The Iceberg Hermit

 I have been doing more reading in the past few weeks than normal. I typically polish off about a book per week as I casual consume content while going to sleep. Two things contribute to the increase in my intake. First, I have been reading more upon waking and avoiding my phone.  Reading time is still screen time since I am on my Kindle, but I enjoy it more than doom scrolling through social media and the news. They are much the same thing these days. Maybe they always were. 

Second, I have been disinterested in my typical diversions. I have cut down my comic book intake significantly. It isn't zero yet, but I am only reading about a dozen books by issue with half than many picked in in trade paperback. I am still enjoying video gaming, but I try and limit my engagement there to when I have time to focus on the game since I grind away at Final Fantasy most of the time. Taila and I counted it up today. I am on my 10th game with at least 12 more to go in the series. 

For short breaks in routine I have just been grabbing a book. I have always subscribed to the idea that good writers are great readers. I am not a great reader anymore. Those days of polishing off a novel a day or every other day are likely gone for good. Still, enjoying a book and change per week feels good for me which is what it is all about. 

I have been more inspired and motivated to work on my own fiction. I have been working on a twist on the stranded on a deserted island survival story. I figured that it would do me some good to read survival adventure stories. I had not read Robinson Crusoe since I was a boy. I was surprised when the genre sparked memories of an old favorite book of mine. I knew my copy had finally aged to the point that I had to get rid of it. After all, it had travelled around the world with me and I had it since it was gifted to me in the sixth grade. 

The story of getting the book is slightly interesting. I picked up a few things I valued from that sixth grade year. It gave me my all time favorite boyhood crush. It gave me one of the best friends I have ever had. It gave me memories of my friend Steve being tossed face first into a flag pole by an angry girl and the very audible memory of the pole letting off a fantastic gong. It also gave me The Iceberg Hermit. 

I had started sixth grade as a transfer student. My Mom did not want me in the inner city schools where I had struggled for the first couple of years of elementary school. She worked out a transfer for me in second grade and I had less trouble. To this day, I do not recall what the trouble was, but I know she threatened to physically harm a principal. 

I didn't do well at my transfer school. I was preoccupied with social studies which is to say I wanted to be cool, popular, and have a girlfriend.
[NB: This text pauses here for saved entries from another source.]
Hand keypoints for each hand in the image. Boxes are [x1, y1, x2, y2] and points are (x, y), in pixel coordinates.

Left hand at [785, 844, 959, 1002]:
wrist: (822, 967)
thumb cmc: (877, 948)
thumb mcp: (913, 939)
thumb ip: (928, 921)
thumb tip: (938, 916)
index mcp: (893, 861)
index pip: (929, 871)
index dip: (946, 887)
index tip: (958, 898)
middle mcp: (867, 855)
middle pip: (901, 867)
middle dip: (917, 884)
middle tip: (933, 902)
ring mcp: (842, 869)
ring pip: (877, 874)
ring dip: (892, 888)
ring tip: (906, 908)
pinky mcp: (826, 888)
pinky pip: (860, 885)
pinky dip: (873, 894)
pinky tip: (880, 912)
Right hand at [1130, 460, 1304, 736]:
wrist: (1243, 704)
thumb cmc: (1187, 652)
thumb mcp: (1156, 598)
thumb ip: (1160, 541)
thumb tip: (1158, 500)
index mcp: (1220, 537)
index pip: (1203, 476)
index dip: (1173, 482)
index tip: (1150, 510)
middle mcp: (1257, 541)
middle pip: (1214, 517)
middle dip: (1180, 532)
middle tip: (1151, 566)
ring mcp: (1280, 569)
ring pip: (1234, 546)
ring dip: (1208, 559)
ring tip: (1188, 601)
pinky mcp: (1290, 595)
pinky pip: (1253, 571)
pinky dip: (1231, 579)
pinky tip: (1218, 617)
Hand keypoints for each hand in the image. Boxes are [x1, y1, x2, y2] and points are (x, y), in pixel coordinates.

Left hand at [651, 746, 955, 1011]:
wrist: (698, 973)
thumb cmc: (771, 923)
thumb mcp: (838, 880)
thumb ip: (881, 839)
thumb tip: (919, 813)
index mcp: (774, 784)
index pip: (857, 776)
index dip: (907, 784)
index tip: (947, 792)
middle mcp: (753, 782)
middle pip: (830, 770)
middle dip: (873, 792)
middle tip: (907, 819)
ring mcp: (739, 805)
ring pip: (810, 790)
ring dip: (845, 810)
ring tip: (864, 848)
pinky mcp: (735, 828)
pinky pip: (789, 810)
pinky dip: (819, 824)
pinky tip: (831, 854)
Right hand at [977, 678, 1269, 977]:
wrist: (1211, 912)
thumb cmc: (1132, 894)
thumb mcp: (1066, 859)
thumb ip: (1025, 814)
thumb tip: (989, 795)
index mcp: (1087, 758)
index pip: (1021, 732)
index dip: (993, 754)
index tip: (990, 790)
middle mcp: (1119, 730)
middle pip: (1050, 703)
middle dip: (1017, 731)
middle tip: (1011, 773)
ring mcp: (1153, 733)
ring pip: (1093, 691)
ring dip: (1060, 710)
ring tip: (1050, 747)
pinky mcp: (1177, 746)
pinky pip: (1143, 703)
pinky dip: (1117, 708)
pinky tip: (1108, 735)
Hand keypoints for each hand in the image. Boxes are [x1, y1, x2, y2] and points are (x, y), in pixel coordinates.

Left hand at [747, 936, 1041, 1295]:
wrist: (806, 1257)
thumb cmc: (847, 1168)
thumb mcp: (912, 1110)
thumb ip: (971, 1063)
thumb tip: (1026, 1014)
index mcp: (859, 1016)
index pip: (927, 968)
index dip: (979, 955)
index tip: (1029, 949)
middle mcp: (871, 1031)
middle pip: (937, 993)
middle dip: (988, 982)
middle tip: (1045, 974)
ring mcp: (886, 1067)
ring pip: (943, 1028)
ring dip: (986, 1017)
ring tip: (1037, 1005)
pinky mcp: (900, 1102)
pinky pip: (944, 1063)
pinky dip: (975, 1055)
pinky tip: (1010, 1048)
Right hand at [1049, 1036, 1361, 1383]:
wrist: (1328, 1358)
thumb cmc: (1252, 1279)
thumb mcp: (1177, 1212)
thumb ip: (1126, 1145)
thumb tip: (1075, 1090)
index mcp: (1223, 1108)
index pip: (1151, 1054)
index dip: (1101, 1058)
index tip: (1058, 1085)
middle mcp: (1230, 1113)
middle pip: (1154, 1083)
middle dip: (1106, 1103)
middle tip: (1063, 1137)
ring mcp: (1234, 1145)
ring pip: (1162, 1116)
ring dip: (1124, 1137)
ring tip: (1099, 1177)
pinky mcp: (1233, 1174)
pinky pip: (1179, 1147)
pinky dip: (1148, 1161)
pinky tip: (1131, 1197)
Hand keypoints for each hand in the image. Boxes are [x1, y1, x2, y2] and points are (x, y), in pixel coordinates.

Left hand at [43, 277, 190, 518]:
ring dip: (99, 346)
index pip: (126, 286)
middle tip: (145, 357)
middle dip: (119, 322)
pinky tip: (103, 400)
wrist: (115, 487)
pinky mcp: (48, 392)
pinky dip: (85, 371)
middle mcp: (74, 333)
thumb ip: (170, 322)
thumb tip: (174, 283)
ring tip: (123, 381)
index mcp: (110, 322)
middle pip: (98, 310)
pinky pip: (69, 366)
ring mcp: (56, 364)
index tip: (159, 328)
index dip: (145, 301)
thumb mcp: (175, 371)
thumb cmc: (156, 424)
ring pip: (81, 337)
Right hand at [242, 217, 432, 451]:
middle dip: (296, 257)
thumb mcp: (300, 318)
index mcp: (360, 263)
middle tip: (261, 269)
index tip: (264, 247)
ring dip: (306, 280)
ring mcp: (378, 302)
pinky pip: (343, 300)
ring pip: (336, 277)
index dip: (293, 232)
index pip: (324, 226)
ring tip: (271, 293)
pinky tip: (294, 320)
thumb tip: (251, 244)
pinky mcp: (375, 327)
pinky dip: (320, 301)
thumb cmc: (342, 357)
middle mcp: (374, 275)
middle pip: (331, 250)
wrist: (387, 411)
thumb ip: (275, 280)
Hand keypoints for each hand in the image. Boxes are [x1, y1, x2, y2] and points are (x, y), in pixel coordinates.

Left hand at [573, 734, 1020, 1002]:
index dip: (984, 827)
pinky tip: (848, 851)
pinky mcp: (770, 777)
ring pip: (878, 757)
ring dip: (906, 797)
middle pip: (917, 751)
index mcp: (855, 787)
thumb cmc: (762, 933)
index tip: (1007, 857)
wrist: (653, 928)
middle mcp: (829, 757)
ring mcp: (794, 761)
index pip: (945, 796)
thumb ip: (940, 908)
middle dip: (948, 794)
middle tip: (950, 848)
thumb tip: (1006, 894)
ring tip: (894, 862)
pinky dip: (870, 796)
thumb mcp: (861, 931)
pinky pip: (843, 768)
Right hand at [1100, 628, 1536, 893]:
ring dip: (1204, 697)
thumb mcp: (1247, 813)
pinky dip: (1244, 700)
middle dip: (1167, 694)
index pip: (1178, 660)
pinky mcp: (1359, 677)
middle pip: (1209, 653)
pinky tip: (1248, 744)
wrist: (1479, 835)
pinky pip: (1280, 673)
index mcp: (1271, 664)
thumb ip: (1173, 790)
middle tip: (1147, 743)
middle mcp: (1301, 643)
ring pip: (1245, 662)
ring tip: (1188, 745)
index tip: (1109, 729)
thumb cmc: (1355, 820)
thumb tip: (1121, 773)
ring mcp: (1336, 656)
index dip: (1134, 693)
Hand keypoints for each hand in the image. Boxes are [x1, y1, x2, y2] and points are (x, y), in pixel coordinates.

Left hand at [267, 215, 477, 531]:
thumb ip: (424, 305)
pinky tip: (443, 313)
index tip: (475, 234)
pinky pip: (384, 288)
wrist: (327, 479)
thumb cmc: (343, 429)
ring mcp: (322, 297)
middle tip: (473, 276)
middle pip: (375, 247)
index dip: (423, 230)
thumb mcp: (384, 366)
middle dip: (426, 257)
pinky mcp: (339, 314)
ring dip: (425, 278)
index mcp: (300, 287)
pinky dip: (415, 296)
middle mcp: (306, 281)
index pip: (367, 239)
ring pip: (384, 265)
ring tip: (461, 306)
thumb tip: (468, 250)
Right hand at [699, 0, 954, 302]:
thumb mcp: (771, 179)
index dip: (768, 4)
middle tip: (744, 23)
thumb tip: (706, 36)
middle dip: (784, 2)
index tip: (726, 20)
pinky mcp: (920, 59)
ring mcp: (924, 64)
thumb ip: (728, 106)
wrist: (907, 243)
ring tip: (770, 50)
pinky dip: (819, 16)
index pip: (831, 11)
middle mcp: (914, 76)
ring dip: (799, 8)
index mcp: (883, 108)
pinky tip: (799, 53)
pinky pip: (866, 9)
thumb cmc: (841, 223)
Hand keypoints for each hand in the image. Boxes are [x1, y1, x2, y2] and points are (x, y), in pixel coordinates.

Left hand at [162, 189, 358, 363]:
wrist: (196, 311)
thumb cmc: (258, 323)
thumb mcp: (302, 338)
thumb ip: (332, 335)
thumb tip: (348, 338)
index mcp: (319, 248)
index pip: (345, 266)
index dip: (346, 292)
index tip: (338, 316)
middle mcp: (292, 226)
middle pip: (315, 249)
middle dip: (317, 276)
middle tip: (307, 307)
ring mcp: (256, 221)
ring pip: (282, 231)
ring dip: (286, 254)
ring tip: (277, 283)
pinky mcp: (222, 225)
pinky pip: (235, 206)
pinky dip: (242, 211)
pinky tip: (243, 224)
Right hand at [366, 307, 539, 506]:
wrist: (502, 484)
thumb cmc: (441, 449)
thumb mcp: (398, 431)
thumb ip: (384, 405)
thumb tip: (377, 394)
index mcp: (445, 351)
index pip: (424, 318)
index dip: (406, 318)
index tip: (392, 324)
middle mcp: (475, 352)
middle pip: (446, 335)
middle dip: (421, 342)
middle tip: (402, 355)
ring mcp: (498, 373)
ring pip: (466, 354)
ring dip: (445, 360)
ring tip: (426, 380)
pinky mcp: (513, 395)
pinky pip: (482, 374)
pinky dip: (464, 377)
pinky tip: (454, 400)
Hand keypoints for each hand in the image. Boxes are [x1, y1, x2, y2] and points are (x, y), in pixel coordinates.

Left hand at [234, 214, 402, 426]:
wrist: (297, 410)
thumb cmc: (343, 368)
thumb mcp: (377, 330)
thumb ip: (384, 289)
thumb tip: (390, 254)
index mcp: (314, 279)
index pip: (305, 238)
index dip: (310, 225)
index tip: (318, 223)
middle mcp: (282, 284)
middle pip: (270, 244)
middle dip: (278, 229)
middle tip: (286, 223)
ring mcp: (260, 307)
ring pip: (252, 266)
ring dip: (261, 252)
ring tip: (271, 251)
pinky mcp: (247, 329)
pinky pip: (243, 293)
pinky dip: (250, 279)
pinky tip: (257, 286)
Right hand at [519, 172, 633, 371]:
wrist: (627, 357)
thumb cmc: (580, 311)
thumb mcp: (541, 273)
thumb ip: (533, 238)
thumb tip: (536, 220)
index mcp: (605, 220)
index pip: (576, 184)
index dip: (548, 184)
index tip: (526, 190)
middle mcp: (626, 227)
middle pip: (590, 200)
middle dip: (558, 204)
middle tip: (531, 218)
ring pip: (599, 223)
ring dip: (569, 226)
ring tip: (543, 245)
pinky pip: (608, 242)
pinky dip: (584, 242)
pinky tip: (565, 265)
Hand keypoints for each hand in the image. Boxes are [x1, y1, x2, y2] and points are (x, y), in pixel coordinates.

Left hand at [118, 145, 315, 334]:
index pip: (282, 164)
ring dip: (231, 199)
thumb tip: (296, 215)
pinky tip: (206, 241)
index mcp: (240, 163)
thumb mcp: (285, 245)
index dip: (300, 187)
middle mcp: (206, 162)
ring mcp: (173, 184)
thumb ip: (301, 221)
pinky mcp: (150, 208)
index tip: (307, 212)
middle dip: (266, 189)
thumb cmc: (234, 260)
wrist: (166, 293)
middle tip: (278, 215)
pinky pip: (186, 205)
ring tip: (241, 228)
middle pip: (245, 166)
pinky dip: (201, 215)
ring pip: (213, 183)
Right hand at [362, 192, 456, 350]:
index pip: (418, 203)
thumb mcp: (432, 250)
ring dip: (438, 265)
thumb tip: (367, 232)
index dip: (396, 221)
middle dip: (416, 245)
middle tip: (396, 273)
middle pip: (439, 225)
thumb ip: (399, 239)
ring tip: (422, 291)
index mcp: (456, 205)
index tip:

Eventually, Mom gave in that the transfer wasn't helping and off to Christenberry Middle School I went. I liked it. It was a few blocks from my house rather than a 40 minute ride every morning and afternoon. Bless my Mom for being willing to travel back and forth with me during the transfer. 

Christenberry was wonderful. I made friends. I learned some things. I had leather shop which I have wanted to revisit ever since. I wish it had stayed open for my entire middle school experience. That was not to be. In fact, Knox County closing Christenberry changed the road map of my life when I look back at it. 

When the school closed at the end of sixth grade, kids zoned for Christenberry were bussed to Whittles Middle School. It wasn't super far away. I could easily walk from one to the other even now. I didn't enjoy Whittles as much as I did Christenberry. During my 7th grade year there was a shooting and my parents made the decision to get out of the inner city. I hated the move to the country for years. In fact, I didn't appreciate the area until I was in my late 30s. 

As Christenberry was shutting down it got a very thorough cleaning because the school was being torn down. Kids took a lot of stuff home. I took home a good stack of books the library was getting rid of. My favorite of these would be The Iceberg Hermit. 

The book was published in 1974. If I am not mistaken it is set in the mid 1700s. It is a story of a teenage boy who becomes shipwrecked and survives on an Iceberg. He makes friends with a polar bear and eats a lot of whale blubber. 

I don't know what about this story captured my imagination so completely between ten and eleven years old, but I could tell you a lot about this book all these years later. I only remember reading one time for sure though I may have revisited it in my early twenties. I certainly have memories of thumbing through it around at that time. 

I remember purging some old and tattered books from my collection My copy of The Iceberg Hermit was yellowed with age when I got at as a proper school library book should be. I want to smell that musty book smell and imagine all the generations of kids who have carried the book around enjoying it or hating it in various degrees. There is such a magic in that. 

After 25+ years of moving with me from house to house and passing through customs at least twice my copy of The Iceberg Hermit was done for. I dropped it sadly in the free bin outside McKay Used Bookstore and tried not to feel saddened at the loss. I didn't really think about it much for a few years until I started working on this latest story. 

I was surprised to find that I could not buy a digital copy of The Iceberg Hermit for Kindle. There is a copy available for reading on archive.org, but that is not the same thing. I would need to purchase hard copy. 

It felt appropriate that the copy I found was a former library book. 


It has the appropriate shelving label on the spine. It has clearly been read enough to develop some cover curl. There is a taped due slip on the back inside cover though I was disappointed to note that it had to notations of having been checked out. Once I finish my current Richard Stark novel I will dive into this with great nostalgia.